Session 728: Mappings, III: Pictura et Scriptura on/and Medieval Maps

Tuesday 2 July 2019, 14.15-15.45

Organiser:Felicitas Schmieder, Historisches Institut, FernUniversität Hagen
Moderator/Chair:Dan Terkla, Department of English, Illinois Wesleyan University
Paper 728-aThe Cartography of the Onomasticon and the Tournai Maps of Asia and Palestine
(Language: English)
LauraLee Brott, Department of Art History, University of Wisconsin-Madison
Index terms: Geography and Settlement Studies, Manuscripts and Palaeography
Paper 728-bBounding the Earth: Locating Borders and Boundaries on Early Medieval Maps
(Language: English)
Margaret Tedford, School of Arts, English & Languages, Queen's University Belfast
Index terms: Geography and Settlement Studies, Manuscripts and Palaeography
Paper 728-cA Picture is Worth 1000 Words?: The Function and Use of Pictura and Scriptura in Early Regional Mappings
(Language: English)
Evelien Timpener, Historisches Institut, Leibniz-Universität Hannover
Index terms: Geography and Settlement Studies, Local History
Abstract

Medieval maps are well-known for their combinations of scriptura and pictura, a convention analagous to and likely derived from the texts to which they are related.

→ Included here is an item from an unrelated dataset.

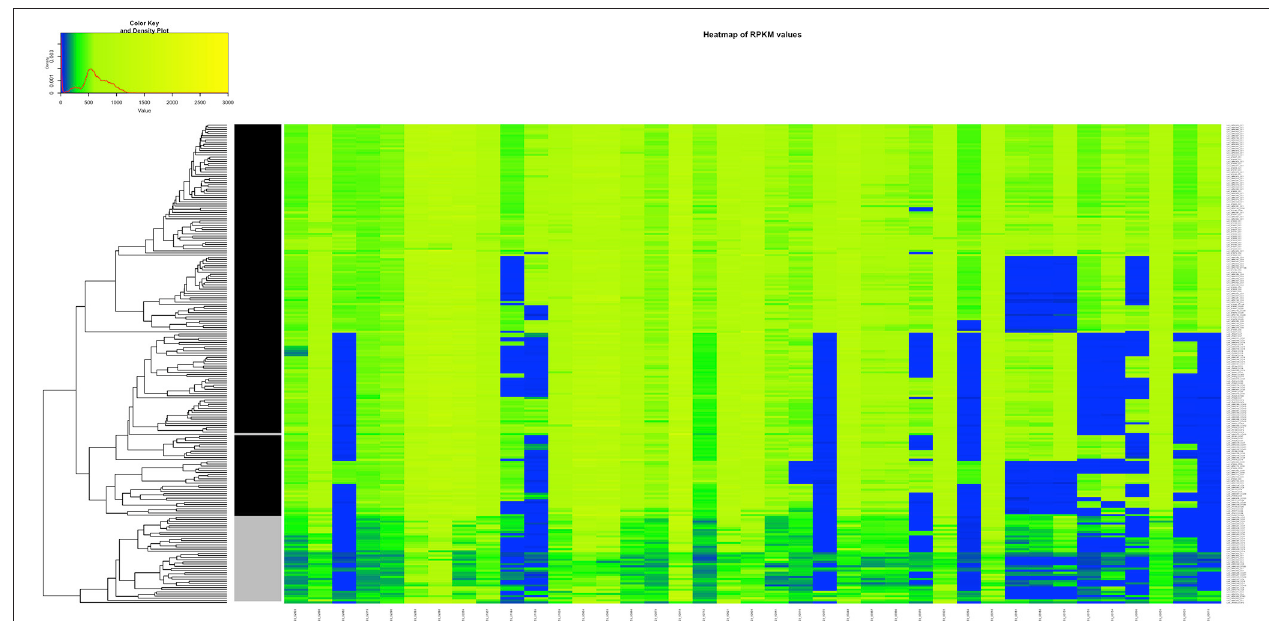
FIGURE 8 | Heatmap of the RPKM values per gene for the 39 selected genes in the 225 sequenced strains after the comparison between the clinical and non-clinical group. Gray scale color bar corresponds with the classification of the groups: black, clinical group; gray, non-clinical group; white, unclassified strain JF5593.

These session papers examine this convention's myriad of functions on maps created during a period ranging from the 11th to the 16th century. In doing this, their authors reveal how studying the implementation of verbal texts on maps (and their fluid relationships with images), shifts in perspective, and cultural biases reveal the polysemous nature of maps from a variety of genres and across a wide timespan. Far from being arcane and limited in application, these studies show us quite a lot about human nature and, in some ways, speak to current conflicts.